Data visualization pictures
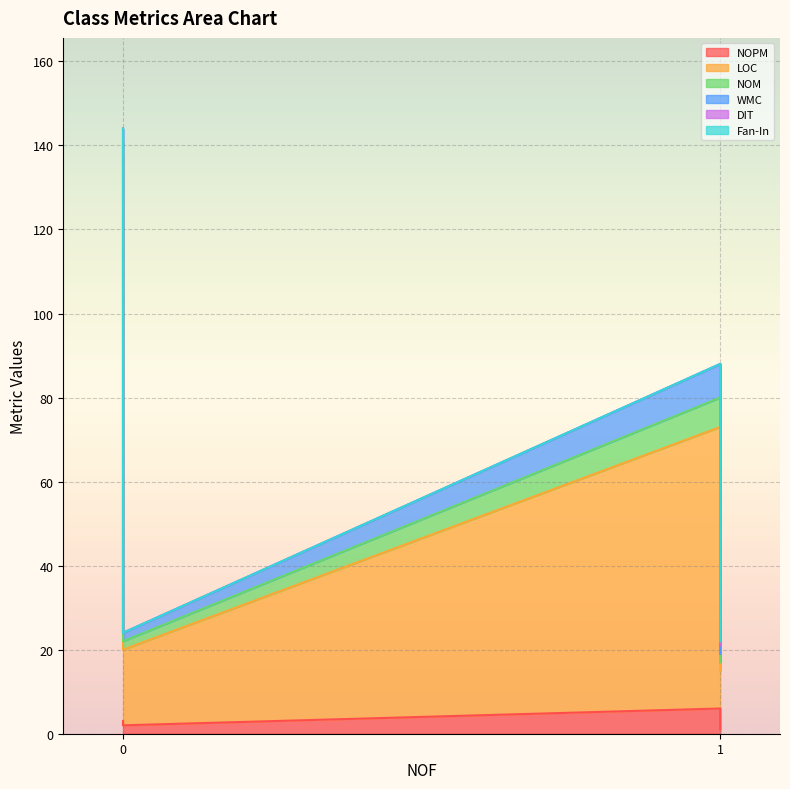

True or false: NOPM has more than 0 points higher than both neighbors.

False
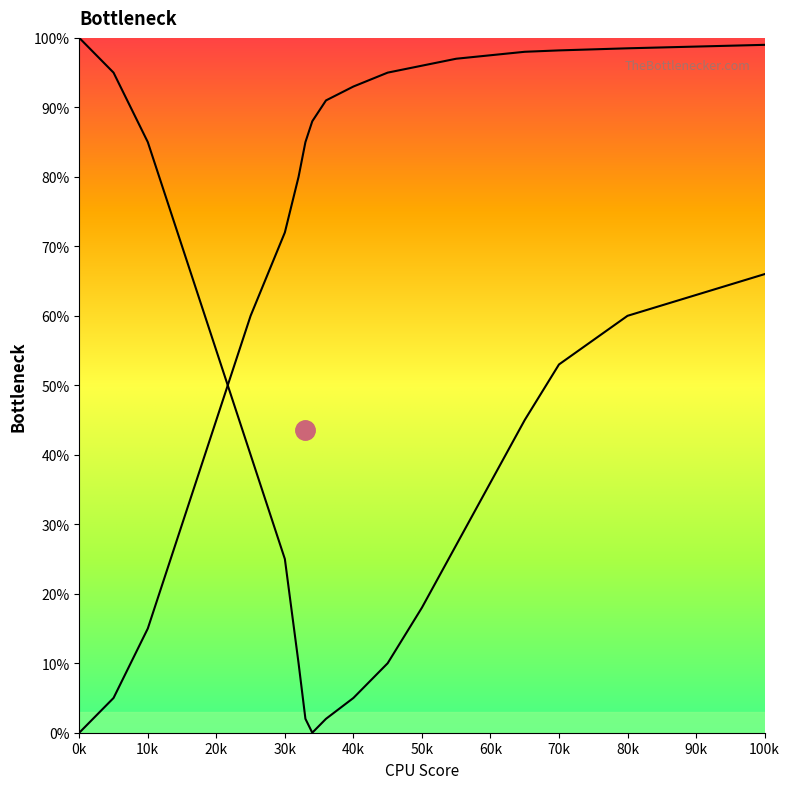

At which label does Curve 1 reach its minimum?

34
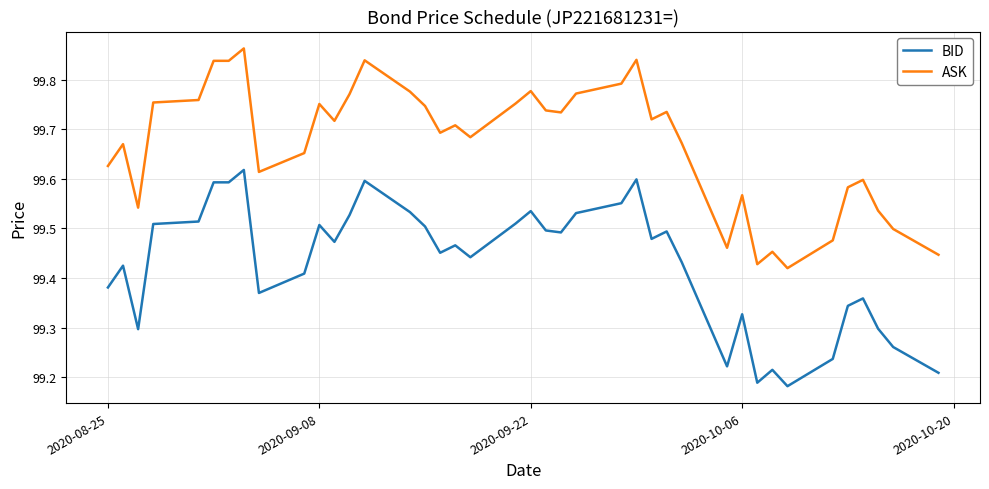

List the series in order of their overall mean, lowest first.

BID, ASK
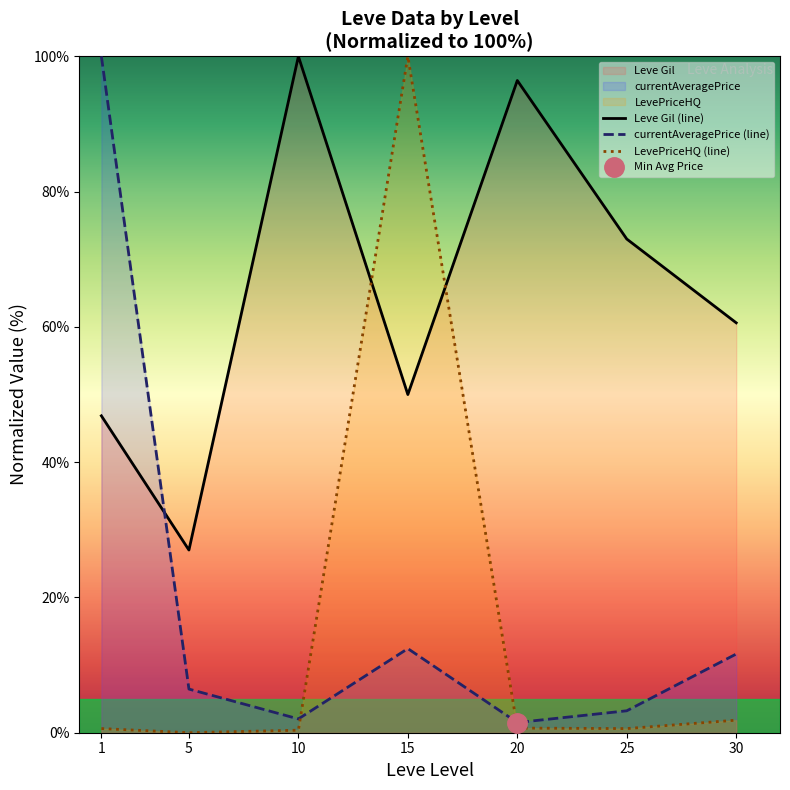

Which has a higher value, 5 or 30?

30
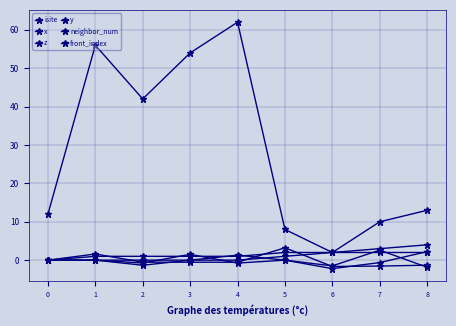

Reading right to left, extract all data points from this chart.

isite: 13.0	10.0	2.0	8.0	62.0	54.0	42.0	56.0	12.0
x: -1.8	2.6	-1.5	-0.0	-0.8	1.5	-0.7	-0.0	0.0
z: -1.3	-1.5	-1.6	3.2	-0.5	-0.5	-0.5	1.6	0.0
y: 2.2	-0.6	-2.2	-0.0	1.3	-0.0	-1.3	-0.0	0.0
neighbor_num: 2.0	2.0	2.0	2.0	1.0	1.0	1.0	1.0	0.0
front_index: 4.0	3.0	2.0	1.0	0.0	0.0	0.0	0.0	0.0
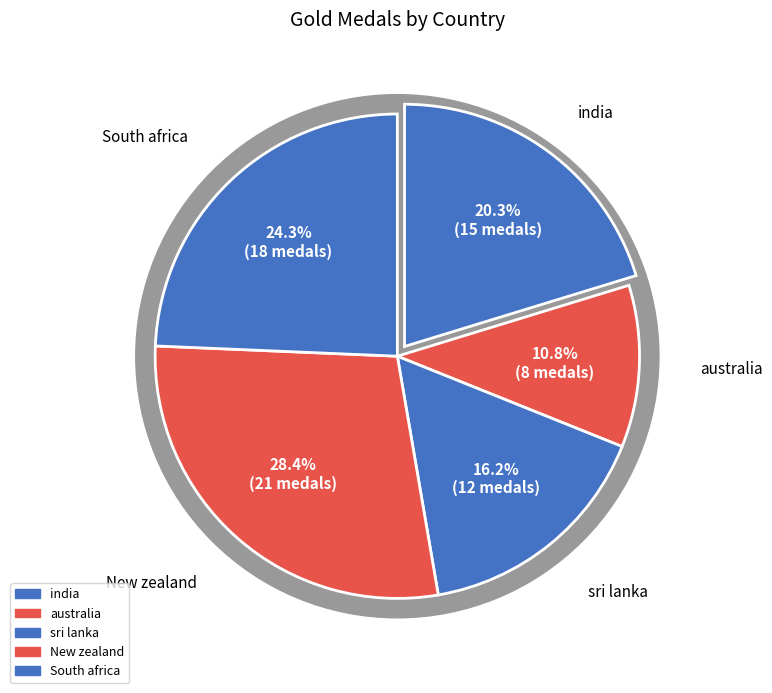

Combined, do india and australia account for over 50%?

No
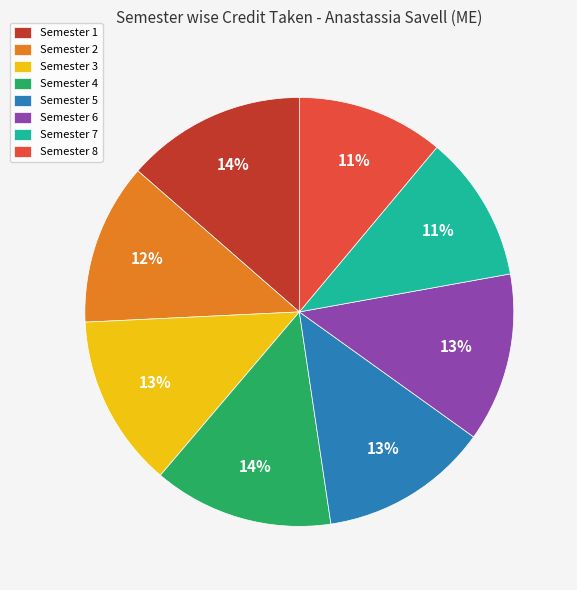

How many slices are in this pie chart?

8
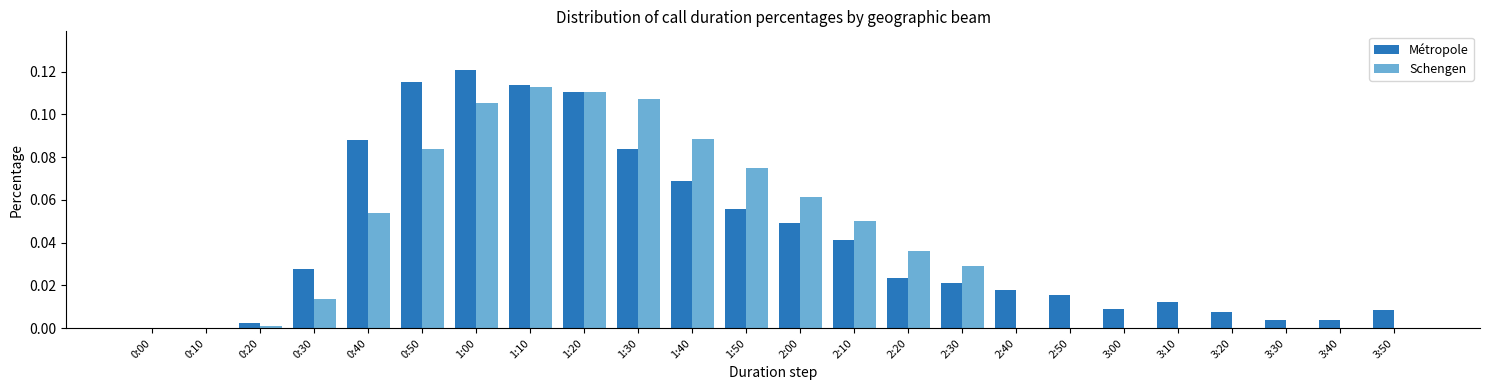

Is it true that Schengen equals 0.0 at 0:00?

True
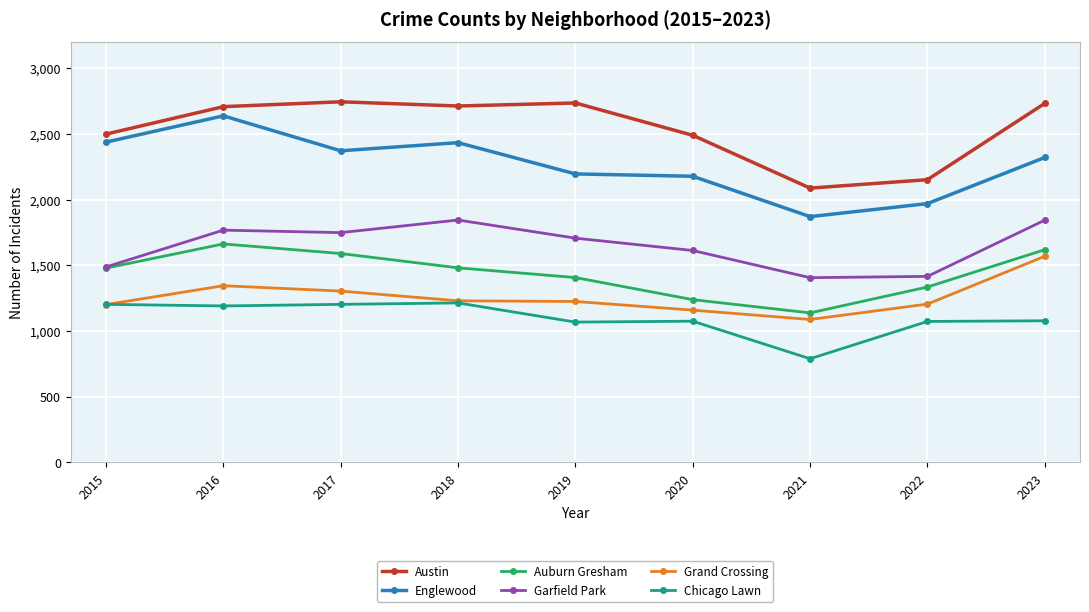

True or false: Garfield Park and Englewood intersect in this chart.

False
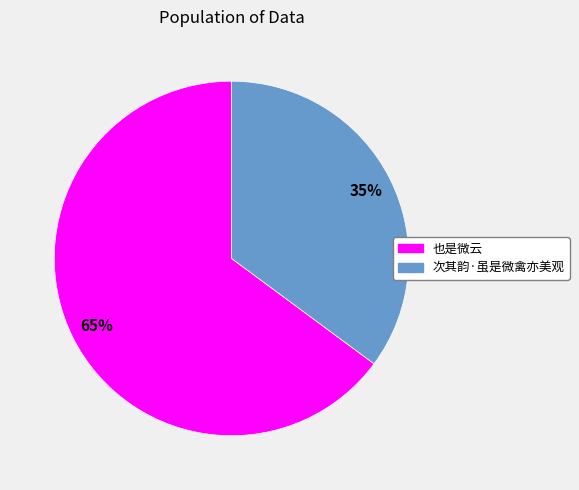

Do 次其韵·虽是微禽亦美观 and 也是微云 together represent more than half of the pie?

Yes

EXERCISE REQUIREMENTS → Rewrite the lines above, swapping every "chart" for "graph" and leaving everything else unchanged. Leave out the pictures.

OUTPUT BELOW →
True or false: NOPM has more than 0 points higher than both neighbors.

False

At which label does Curve 1 reach its minimum?

34

List the series in order of their overall mean, lowest first.

BID, ASK

Which has a higher value, 5 or 30?

30

Reading right to left, extract all data points from this graph.

isite: 13.0	10.0	2.0	8.0	62.0	54.0	42.0	56.0	12.0
x: -1.8	2.6	-1.5	-0.0	-0.8	1.5	-0.7	-0.0	0.0
z: -1.3	-1.5	-1.6	3.2	-0.5	-0.5	-0.5	1.6	0.0
y: 2.2	-0.6	-2.2	-0.0	1.3	-0.0	-1.3	-0.0	0.0
neighbor_num: 2.0	2.0	2.0	2.0	1.0	1.0	1.0	1.0	0.0
front_index: 4.0	3.0	2.0	1.0	0.0	0.0	0.0	0.0	0.0

Combined, do india and australia account for over 50%?

No

How many slices are in this pie graph?

8

Is it true that Schengen equals 0.0 at 0:00?

True

True or false: Garfield Park and Englewood intersect in this graph.

False

Do 次其韵·虽是微禽亦美观 and 也是微云 together represent more than half of the pie?

Yes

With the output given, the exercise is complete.